> [WHAT THE EXERCISE ASKS]:
Continue the description of the tensor-field library for statistical networks, picking up after its final sentence.

This library implements natural topological and combinatorial operators on statistical networks described in [1] and [2] They for instance yield message-passing algorithms on graph neural networks, the belief propagation (BP) or sum-product algorithm for efficient marginal estimation (generalised to hypergraphs in [3]), and the belief diffusions that regularise BP [2].

The main data structure consists of fields of tensors, each having possibly different shapes, and stored internally as 1D Pytorch vectors. They can be for instance indexed by the hyperedges of a hypergraph $K \subseteq \mathcal{P}(\Omega)$, i.e. a collection of regions $\mathrm{a} \subseteq \Omega$ describing which variables are allowed to be measured simultaneously. In the case of a graph of binary variables, a field $(f_{\mathrm{a}})$ maps each vertex $i$ to a tensor $f_i$ of shape [2] (a function on $\lbrace{-1, +1 \rbrace}$) and each edge $ij$ to tensor $f_{ij}$ of shape [2, 2] (a function on $\lbrace -1, +1 \rbrace^2$).

This kind of structure may be called a spin glass in physics, a Hopfield network in neuroscience, or a Boltzmann machine or energy-based model in artificial intelligence, all of which are essentially equivalent to the famous Ising model.

Degree-0 fields are therefore collections of local functions $(f_{\tt a})$ for ${{\tt a \in }K}$, whose sum over $K$ is typically used to parameterise a global energy function (while such a global observable may be evaluated quickly, computing integrals or expectations is intractable in high dimension). Higher-degree fields for instance describe the degree-1 messages $m_{\mathrm{a \to b}}$ which are iterated upon in the belief propagation algorithm (for marginal estimation) or in message-passing neural networks (MPNNs). They are indexed by ordered region pairs $\mathrm{a \supset b}$ which generate the nerve of $K$ [2].

> [EXERCISE DATA]:
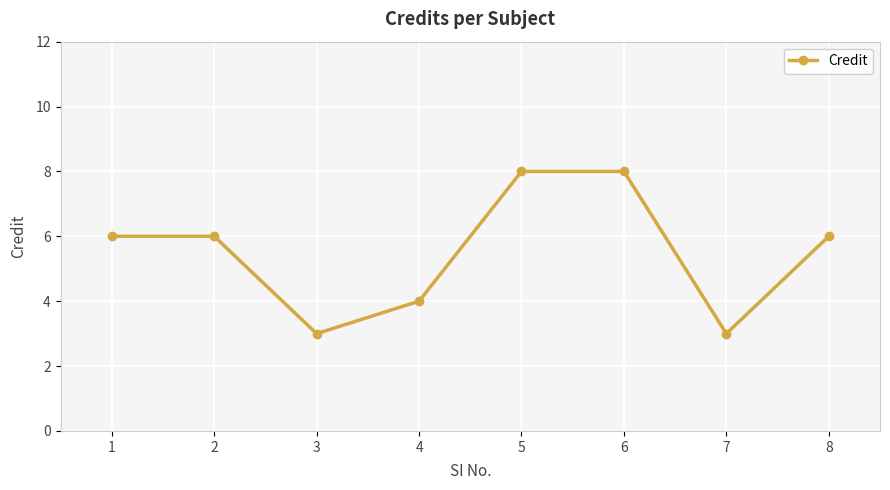

What is the approximate value at 1?

6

> [YOUR RESPONSE]:
[:book:] : The topos wiki

[1] : Peltre, 2020, Message-Passing Algorithms and Homology, PhD thesis. arXiv:2009.11631

[2] : Peltre, 2021, Belief Propagation as Diffusion. GSI'21 proceedings. arXiv:2107.12230

[3] : Yedidia, Freeman and Weiss, 2000 - Generalized Belief Propagation, NeurIPS 2000. full text

Run pip install git+https://github.com/opeltre/topos

Or clone the repository locally before installing:

$ git clone https://github.com/opeltre/topos
$ cd topos
$ pip install .

You should be able to run tests with:

$ cd test && python -m unittest

The main purpose of this library is to construct various (wrapped) Pytorch tensors, related to the topology of an underlying data structure (graph, hypergraph, simplicial complex...). These tensor either represent fields of values over a domain (dense vectors, wrapped in the Field class), or linear operators between field types (sparse matrices, wrapped in the Linear class).

Working with these two classes has little more overhead than storing a reference to underlying domains, while providing a few convenient methods (e.g. f @ g for calling torch.sparse.matmul and f @ x for calling torch.sparse.matvec). Either way, the underlying Pytorch tensor may be accessed by the .data attribute, for seamless interfacing with other Pytorch or Pytorch-geometric code.

class GCN(nn.Module): 
     """ Glass Convolutional Network """

     def __init__(self, G, num_filters=10, degree=3):
          self.graph   = topos.Complex(G)
          self.weights = nn.Parameter(torch.randn(num_filters, degree))
          #--- Powers of the graph laplacian --- 
          L = self.graph.laplacian(0)
          self.L_powers = [self.graph.eye(0)]
          for i in range(degree):
               self.L_powers.append(L @ self.L_powers[-1])


     def forward(self, x):
          X = self.graph[0].field(x)
          #--- Convolutional filters are polynomials of the laplacian --- 
          P_L = sum(wk * Lk for wk, Lk in zip(self.weights, self.L_powers))
          return (P_L @ X).data

>>> V = torch.arange(12)
>>> E = torch.randint(12, (10, 2))
>>> gcn = GCN([V, E])
>>> x = torch.randn([100, 12])
>>> y  = gcn(x)

The mechanism for wrapping and typing Pytorch tensors has been moved to an other repository, opeltre/fp. Its purpose is to provide generic functorial constructs to emulate type polymorphism in Python. It exposes an unsafe Tensor class, a typed Tens : Shape -> Type functor, a Linear bifunctor... all holding a torch.Tensor instance wrapped inside an fp.Tensor instance (algebraic methods are lifted from one type to the other by a Wrap monad).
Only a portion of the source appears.